The task:
Looking at the listing below, work out the number of lines where the string "space" shows up, and give that number only.

Records to process:

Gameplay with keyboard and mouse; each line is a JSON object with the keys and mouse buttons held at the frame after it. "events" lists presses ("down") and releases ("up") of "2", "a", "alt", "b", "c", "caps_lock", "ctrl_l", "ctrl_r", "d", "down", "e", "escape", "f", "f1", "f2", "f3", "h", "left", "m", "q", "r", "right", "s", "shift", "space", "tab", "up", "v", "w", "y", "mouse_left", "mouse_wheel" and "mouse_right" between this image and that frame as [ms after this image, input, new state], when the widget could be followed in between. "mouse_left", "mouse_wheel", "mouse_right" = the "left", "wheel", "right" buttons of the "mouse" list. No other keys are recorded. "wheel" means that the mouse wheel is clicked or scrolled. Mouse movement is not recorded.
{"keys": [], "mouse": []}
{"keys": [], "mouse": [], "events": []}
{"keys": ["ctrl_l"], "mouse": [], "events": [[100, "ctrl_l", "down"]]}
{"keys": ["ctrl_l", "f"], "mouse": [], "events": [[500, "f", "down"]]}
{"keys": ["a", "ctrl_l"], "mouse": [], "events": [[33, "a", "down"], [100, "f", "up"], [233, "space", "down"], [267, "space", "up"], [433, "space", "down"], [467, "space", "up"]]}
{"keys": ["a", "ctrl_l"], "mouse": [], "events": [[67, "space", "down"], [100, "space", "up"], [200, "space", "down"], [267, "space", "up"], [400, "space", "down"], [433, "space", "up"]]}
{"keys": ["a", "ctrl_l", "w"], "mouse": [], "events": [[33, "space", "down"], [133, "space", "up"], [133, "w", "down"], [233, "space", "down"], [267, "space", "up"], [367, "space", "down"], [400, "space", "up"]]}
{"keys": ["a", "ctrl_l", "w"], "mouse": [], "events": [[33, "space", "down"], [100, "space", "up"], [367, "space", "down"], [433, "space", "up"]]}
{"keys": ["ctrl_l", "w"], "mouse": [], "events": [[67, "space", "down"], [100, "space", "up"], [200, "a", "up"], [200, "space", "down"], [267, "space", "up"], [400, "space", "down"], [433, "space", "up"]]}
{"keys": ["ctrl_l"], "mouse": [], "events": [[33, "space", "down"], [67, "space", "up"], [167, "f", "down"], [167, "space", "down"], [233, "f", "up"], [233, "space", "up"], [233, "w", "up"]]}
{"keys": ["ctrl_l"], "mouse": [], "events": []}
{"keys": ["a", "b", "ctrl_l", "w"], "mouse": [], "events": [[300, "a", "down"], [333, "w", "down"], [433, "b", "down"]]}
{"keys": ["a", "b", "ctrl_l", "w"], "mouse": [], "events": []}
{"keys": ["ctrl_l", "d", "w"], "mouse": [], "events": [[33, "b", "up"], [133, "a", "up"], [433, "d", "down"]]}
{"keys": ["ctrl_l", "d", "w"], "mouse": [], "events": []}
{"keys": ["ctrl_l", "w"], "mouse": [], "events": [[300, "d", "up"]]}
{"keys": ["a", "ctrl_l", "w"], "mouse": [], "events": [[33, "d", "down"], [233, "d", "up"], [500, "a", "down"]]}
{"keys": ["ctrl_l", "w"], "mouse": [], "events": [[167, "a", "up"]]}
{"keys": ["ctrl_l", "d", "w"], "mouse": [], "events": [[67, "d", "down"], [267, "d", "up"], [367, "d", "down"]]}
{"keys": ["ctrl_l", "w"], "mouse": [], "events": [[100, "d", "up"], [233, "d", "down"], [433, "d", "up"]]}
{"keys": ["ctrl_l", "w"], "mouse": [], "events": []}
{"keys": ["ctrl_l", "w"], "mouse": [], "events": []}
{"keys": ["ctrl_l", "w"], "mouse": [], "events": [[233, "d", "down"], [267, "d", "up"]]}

Solution to the problem:
7